### DATASET RECORDS

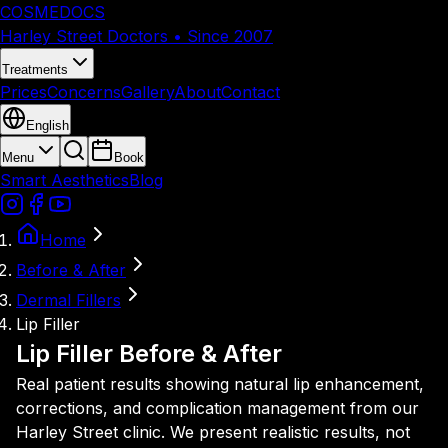
COSMEDOCS
Harley Street Doctors • Since 2007
Treatments
Prices
Concerns
Gallery
About
Contact
English
Menu
Book
Smart Aesthetics
Blog
Home
Before & After
Dermal Fillers
Lip Filler
Lip Filler Before & After
Real patient results showing natural lip enhancement,
corrections, and complication management from our
Harley Street clinic. We present realistic results, not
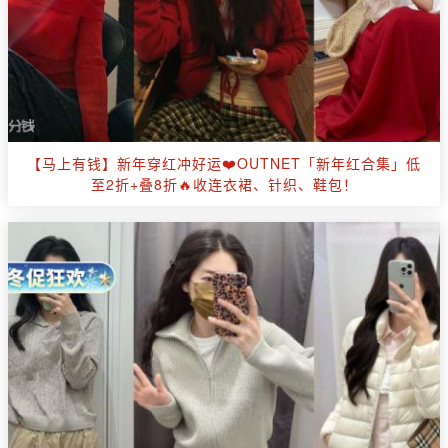
【马上有钱】新年穿红冲好运❤️OUTNET「新年红合集」低
至2折+叠8折🔥收连衣裙、针织、鞋包！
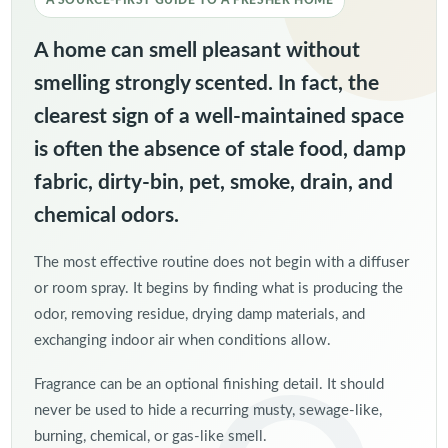
A SOURCE-FIRST GUIDE TO A FRESHER HOME
A home can smell pleasant without
smelling strongly scented. In fact, the
clearest sign of a well-maintained space
is often the absence of stale food, damp
fabric, dirty-bin, pet, smoke, drain, and
chemical odors.
The most effective routine does not begin with a diffuser
or room spray. It begins by finding what is producing the
odor, removing residue, drying damp materials, and
exchanging indoor air when conditions allow.
Fragrance can be an optional finishing detail. It should
never be used to hide a recurring musty, sewage-like,
burning, chemical, or gas-like smell.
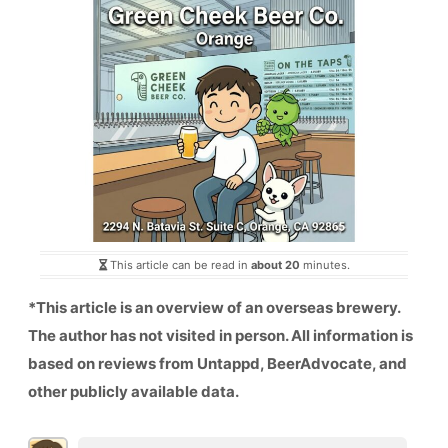
This article can be read in
about 20
minutes.
*This article is an overview of an overseas brewery.
The author has not visited in person. All information is
based on reviews from Untappd, BeerAdvocate, and
other publicly available data.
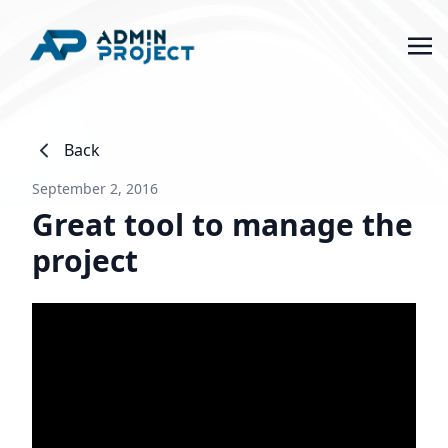
Back
September 2, 2016
Great tool to manage the
project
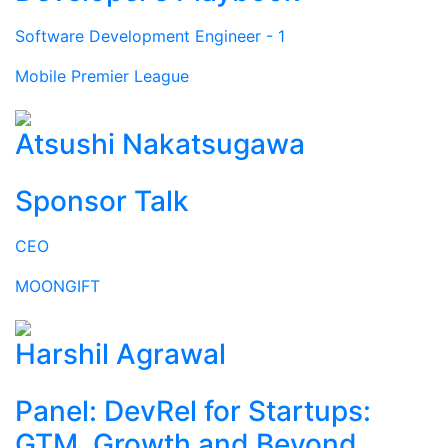
Software Development Engineer - 1
Mobile Premier League
Atsushi Nakatsugawa
Sponsor Talk
CEO
MOONGIFT
Harshil Agrawal
Panel: DevRel for Startups:
GTM, Growth and Beyond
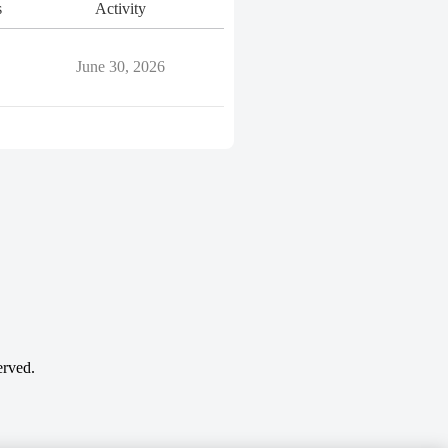
s
Activity
June 30, 2026
erved.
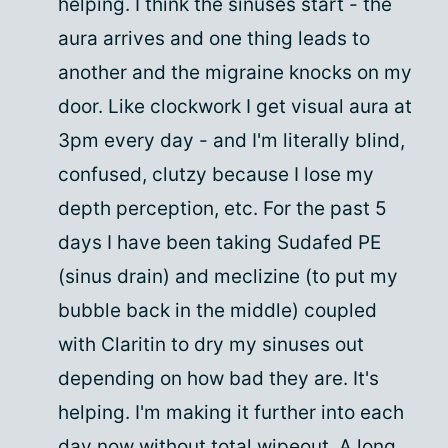
helping. I think the sinuses start - the
aura arrives and one thing leads to
another and the migraine knocks on my
door. Like clockwork I get visual aura at
3pm every day - and I'm literally blind,
confused, clutzy because I lose my
depth perception, etc. For the past 5
days I have been taking Sudafed PE
(sinus drain) and meclizine (to put my
bubble back in the middle) coupled
with Claritin to dry my sinuses out
depending on how bad they are. It's
helping. I'm making it further into each
day now without total wipeout. A long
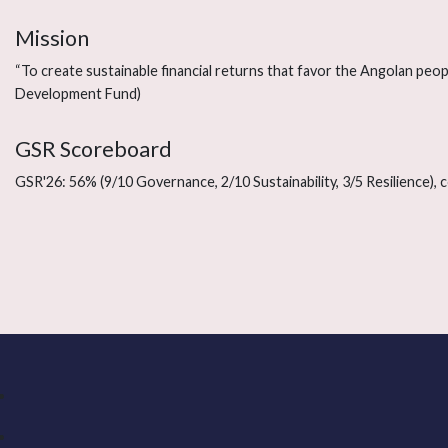
Mission
“To create sustainable financial returns that favor the Angolan peopl
Development Fund)
GSR Scoreboard
GSR'26: 56% (9/10 Governance, 2/10 Sustainability, 3/5 Resilience),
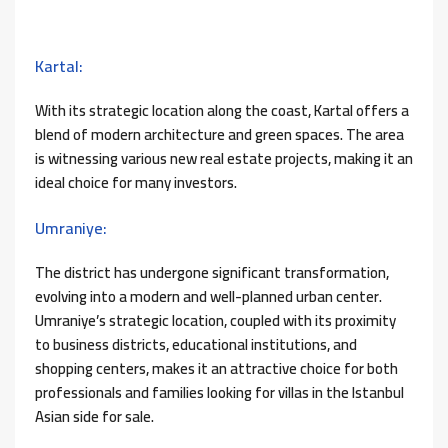
Kartal:
With its strategic location along the coast, Kartal offers a
blend of modern architecture and green spaces. The area
is witnessing various new real estate projects, making it an
ideal choice for many investors.
Umraniye:
The district has undergone significant transformation,
evolving into a modern and well-planned urban center.
Umraniye’s strategic location, coupled with its proximity
to business districts, educational institutions, and
shopping centers, makes it an attractive choice for both
professionals and families looking for villas in the Istanbul
Asian side for sale.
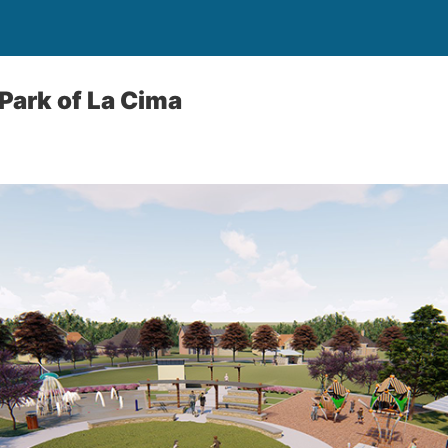
 Park of La Cima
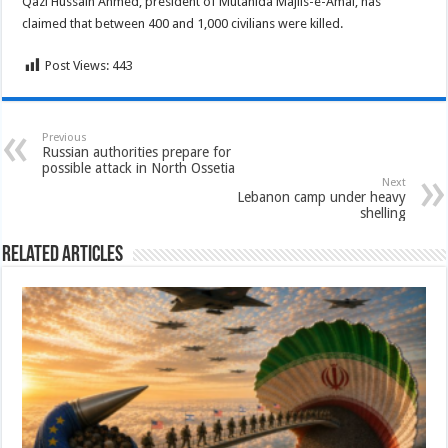
Qazi Hussain Ahmed, president of Mutahida Majlis-e-Amal, has
claimed that between 400 and 1,000 civilians were killed.
Post Views:
443
Previous
Russian authorities prepare for
possible attack in North Ossetia
Next
Lebanon camp under heavy
shelling
Related Articles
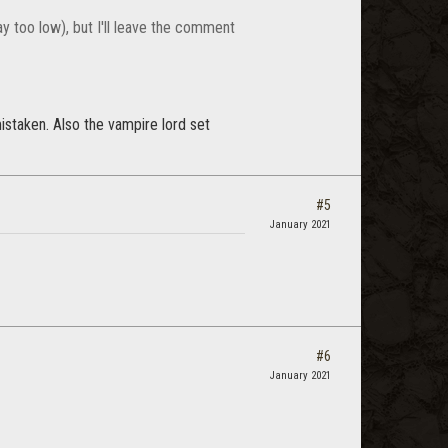
y too low), but I'll leave the comment
istaken. Also the vampire lord set
#5
January 2021
#6
January 2021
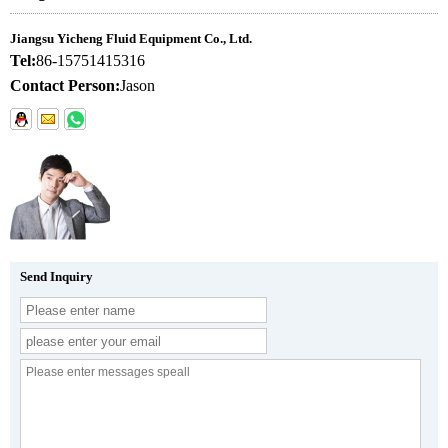
Jiangsu Yicheng Fluid Equipment Co., Ltd.
Tel:
86-15751415316
Contact Person:
Jason
Send Inquiry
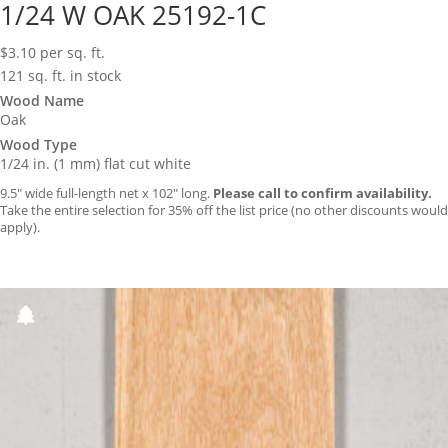
1/24 W OAK 25192-1C
$
3.10
per sq. ft.
121 sq. ft. in stock
Wood Name
Oak
Wood Type
1/24 in. (1 mm) flat cut white
9.5″ wide full-length net x 102″ long.
Please call to confirm availability.
Take the entire selection for 35% off the list price (no other discounts would
apply).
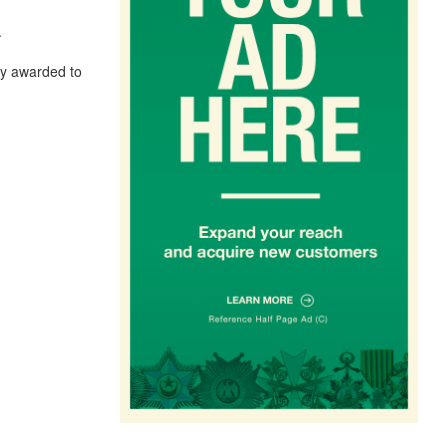
.
lly awarded to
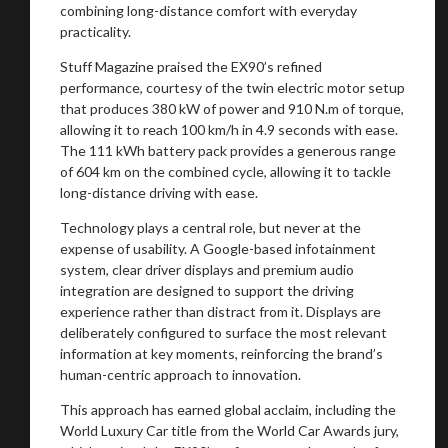
combining long-distance comfort with everyday
practicality.
Stuff Magazine praised the EX90’s refined
performance, courtesy of the twin electric motor setup
that produces 380 kW of power and 910 N.m of torque,
allowing it to reach 100 km/h in 4.9 seconds with ease.
The 111 kWh battery pack provides a generous range
of 604 km on the combined cycle, allowing it to tackle
long-distance driving with ease.
Technology plays a central role, but never at the
expense of usability. A Google-based infotainment
system, clear driver displays and premium audio
integration are designed to support the driving
experience rather than distract from it. Displays are
deliberately configured to surface the most relevant
information at key moments, reinforcing the brand’s
human-centric approach to innovation.
This approach has earned global acclaim, including the
World Luxury Car title from the World Car Awards jury,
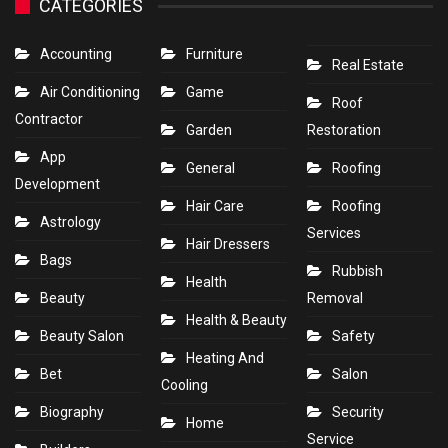
CATEGORIES
Accounting
Furniture
Real Estate
Air Conditioning
Game
Roof
Contractor
Garden
Restoration
App
General
Roofing
Development
Hair Care
Roofing
Astrology
Services
Hair Dressers
Bags
Rubbish
Health
Beauty
Removal
Health & Beauty
Beauty Salon
Safety
Heating And
Bet
Salon
Cooling
Biography
Security
Home
Service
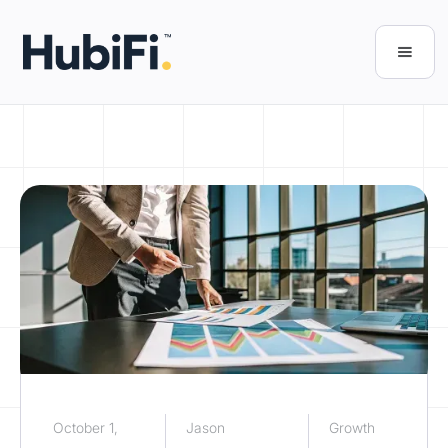
October 1,
Jason
Growth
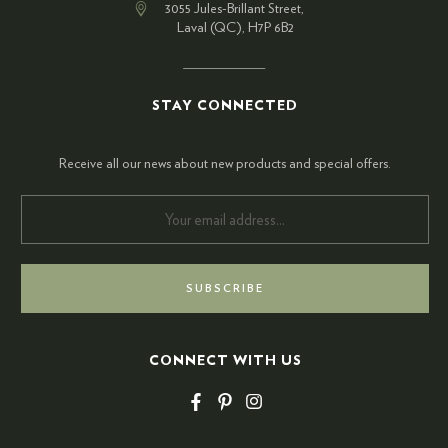
3055 Jules-Brillant Street,
Laval (QC), H7P 6B2
STAY CONNECTED
Receive all our news about new products and special offers.
CONNECT WITH US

######

→ **TASK**:
Check each line in the records above for the word "from". Return those that have it.

→ **EXPECTED ANSWER**:
corrections, and complication management from our
based on reviews from Untappd, BeerAdvocate, and
experience rather than distract from it. Displays are
World Luxury Car title from the World Car Awards jury,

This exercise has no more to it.